Corporate partner Marni Lerner is leading the team from Simpson Thacher, a frequent KKR adviser. Antitrust partner Joseph Tringali, compensation and benefits partner Andrea Wahlquist, tax partner Nancy Mehlman, capital markets partner Joseph Kaufman and corporate senior counsel Michael Isby are also working on the deal. Associates are Jacqueline Barbera, Michael Cardella, Evan Cohen, Alina Finkelshteyn, Isaac Gruber, Brittany McCants, Jakob Rendtorff and Marcela Robledo. All are in New York.

Debevoise’s team is comprised of corporate cochair Paul Bird, finance chair David Brittenham, corporate partner Steven Slutzky, securities counsel Lee Turnier Barnum and associate Emily Zand. All are in New York.

Juliette Pryor serves as US Foods’ general counsel.

Akin Gump, Willkie, Skadden Advise SAC on Sale of Reinsurance Arm

By Brian Baxter

SAC Capital Advisors has agreed to sell its SAC Re reinsurance arm to an investor group called Hamilton Reinsurance Group that is led by former Marsh & McLennan CEO Brian Duperreault. The deal comes a month after the hedge fund’s billionaire founder, Steven Cohen, agreed to a $1.8 billion settlement on insider-trading charges.

While terms of the deal were undisclosed, The Wall Street Journal reported that Duperreault’s investor group will pay between $500 million and $1 billion for Bermuda-based SAC Re.

Akin Gump Strauss Hauer & Feld advised SAC Capital last year on a $500 million private placement that launched SAC Re, helping Cohen join fellow hedge fund magnates like Third Point’s Daniel Loeb and Greenlight Capital’s David Einhorn in the reinsurance business.

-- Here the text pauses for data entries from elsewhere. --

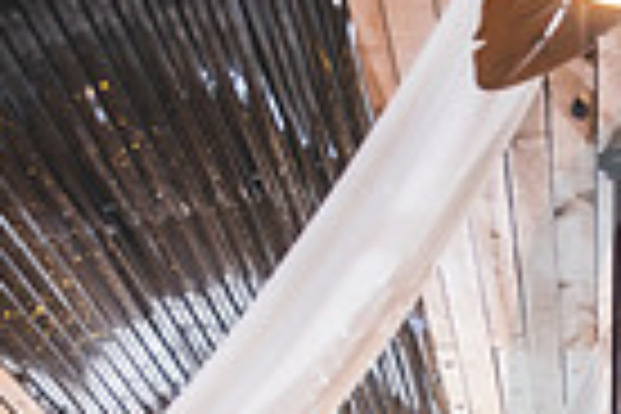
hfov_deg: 19.0
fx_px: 1794
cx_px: 657
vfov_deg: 11.9
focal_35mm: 104
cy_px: 810
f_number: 2.8
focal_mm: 32
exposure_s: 1/125
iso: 800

The law firm is now advising SAC Capital on its sale.

Other members of the private investor group buying SAC Re include New York-based hedge fund Two Sigma Investments and private equity firms Capital Z Partners Management and Performance Equity Management.

As part of SAC Capital’s deal with federal regulators—structured as a $900 million fine, another $900 million in forfeitures and a $600 million settlement with the Securities and Exchange Commission earlier this year—the hedge fund is in the process of shutting down its advisory business and converting itself to a family office to manage the assets of Cohen and certain employees and their relatives.

SAC Re’s roughly 20 employees, including general counsel Victoria Guest, are expected to be absorbed into the renamed Hamilton Re under the ownership of Duperreault’s investor group once the deal is completed by year’s end.

Willkie Farr & Gallagher, which has been advising Cohen and SAC Capital in their dealings with regulators, is counseling the hedge fund on its sale of SAC Re through corporate partner Robert Stebbins. The team also includes tax partner James Brown, IP partner Eugene Chang, employee benefits partner Jordan Messinger and associates Rajab Abbassi and Andrew Endicott. All are in New York.

Akin Gump corporate partner Jeffrey Kochian is leading an all-New York team advising SAC Re that includes tax co-head Stuart Leblang, employee benefits senior counsel Austin Lilling, counsel Nyron Persaud and associates Timothy Clark, Alyssa Dossick, Brett Fieldston, Erika Leon and Kate Powers.

Hamilton Reinsurance Group is being advised by Skadden, Arps, Slate, Meagher & Flom. M&A partners Todd Freed and Christopher Ulery and corporate finance partner Dwight Yoo are leading a team from the firm working on the deal. Ulery is in Washington, while Freed and Yoo are in New York.

Craig Fisher serves as general counsel and chief compliance officer for New York-based Capital Z, while Two Sigma’s general counsel is Matthew Siano.

The in-house legal and compliance team at SAC Re’s soon-to-be former parent SAC Capital is led by chief compliance officer Steven Kessler and general counsel Peter Nussbaum.